Treasury Secretary Steven Mnuchin told CNBC on Friday that he would work with his successor on a transition but did not acknowledge Joe Biden as president-elect.
“If things get certified, we’ll obviously work closely with whoever it is,” Mnuchin said on “Squawk on the Street.”
The ease of the transition has been a growing concern in Washington in recent weeks. Though major news networks, including NBC News, have declared Biden as the winner of the election, President Donald Trump has not conceded. Emily Murphy, administrator of the federal General Services Administration, has not signed off on letting the transition proceed, and Republicans are fighting legal battles in several states.

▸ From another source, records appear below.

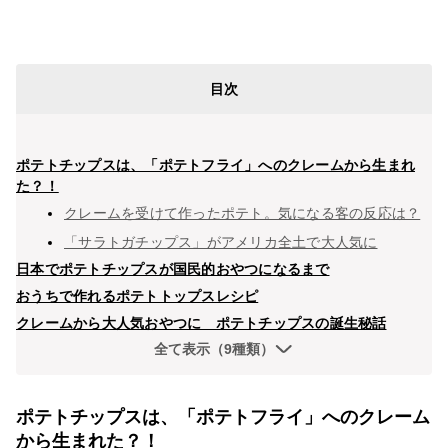
目次
ポテトチップスは、「ポテトフライ」へのクレームから生まれ
た？！
クレームを受けて作ったポテト。気になる客の反応は？
「サラトガチップス」がアメリカ全土で大人気に
日本でポテトチップスが国民的おやつになるまで
おうちで作れるポテトトップスレシピ
クレームから大人気おやつに ポテトチップスの誕生秘話
全て表示（9種類）
ポテトチップスは、「ポテトフライ」へのクレーム
から生まれた？！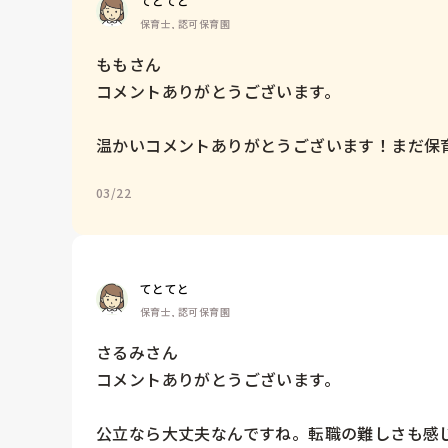
てとてと
保育士, 認可保育園
ももさん

コメントありがとうございます。

温かいコメントありがとうございます！まだ保
03/22
てとてと
保育士, 認可保育園
さるみさん

コメントありがとうございます。

公立なら大丈夫なんですね。転職の難しさも感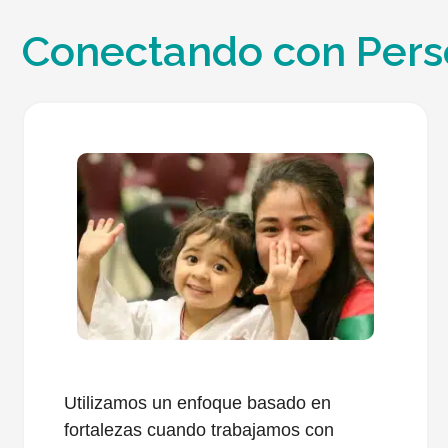
Conectando con Per
Utilizamos un enfoque basado en
fortalezas cuando trabajamos con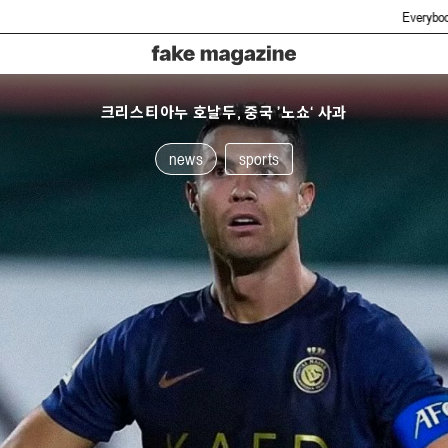
Everybody hate fake but you g
크리스티아누 호날두, 중국 ’노쇼‘ 사과
news
sports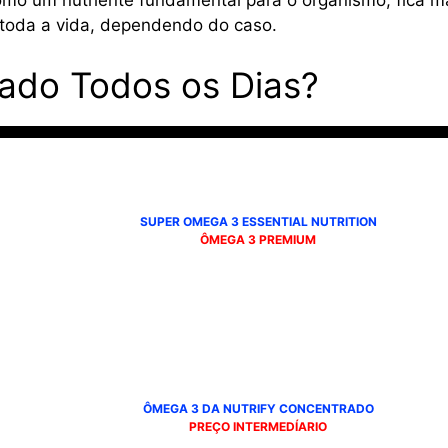
 um nutriente fundamental para o organismo, fica mai
toda a vida, dependendo do caso.
ado Todos os Dias?
SUPER OMEGA 3 ESSENTIAL NUTRITION
ÔMEGA 3 PREMIUM
ÔMEGA 3 DA NUTRIFY
CONCENTRADO
PREÇO INTERMEDÍARIO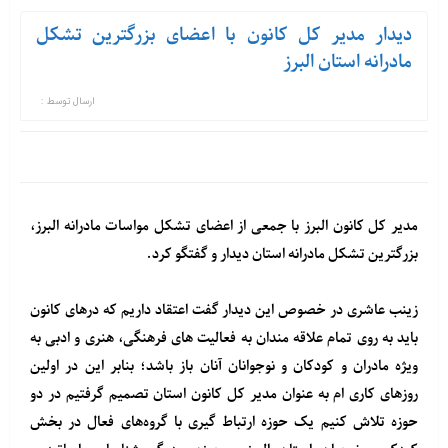
دیدار مدیر کل کانون با اعضای بزرگترین تشکل
مادرانه استان البرز
ارسال توسط :
مدیر کل کانون البرز با جمعی از اعضای تشکل مواسات مادرانه البرز،
بزرگترین تشکل مادرانه استان دیدار و گفتگو کرد.
زینب عاشری در خصوص این دیدار گفت اعتقاد داریم که درهای کانون
باید به روی تمام علاقه مندان به فعالیت های فرهنگی، هنری و ادبی به
ویژه مادران و کودکان و نوجوانان آنان باز باشد؛ بنابر این در اولین
روزهای کاری ام به عنوان مدیر کل کانون استان تصمیم گرفتیم در دو
حوزه تلاش کنیم یک حوزه ارتباط گیری با گروه‌های فعال در بخش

The failure to acknowledge Biden as the next president has received sharp criticism, including Chamber of Commerce CEO Tom Donohue. Biden has called Trump’s lack of concession an “embarrassment,” and some of his advisors have voiced concern about the lack of intelligence briefings or coordination on the response to Covid-19.
Mnuchin’s interview came after he sent a letter to the Federal Reserve telling the central bank that the Treasury Department will end support for some of the Fed’s emergency lending powers at the end of December. That timeline would end the programs just before the Biden administration is set to take control in late January.
Mnuchin said that criticism of the move was misguided and that “markets should be very comfortable that we have plenty of capacity left.”
Biden said Thursday that he has chosen his nominee to lead the Treasury Department and would announce the name around Thanksgiving. Former Fed Chair Janet Yellen and current Fed Governor Lael Brainard are two of the frontrunners, and either would be the first woman to hold the position.
When asked his opinion on Yellen potentially succeeding him, Mnuchin declined to comment, saying “it’s not appropriate” for him to speak on the subject.
Mnuchin also said he will meet with Republican congressional leaders on Friday to work toward a targeted economic relief bill before the end of the year.
With Covid spreading at record numbers, the Trump administration and House Speaker Nancy Pelosi never came to an agreement on a bill that could have been worth around $2 trillion, and it was unclear whether the Republican-controlled Senate would agree to a package of that size.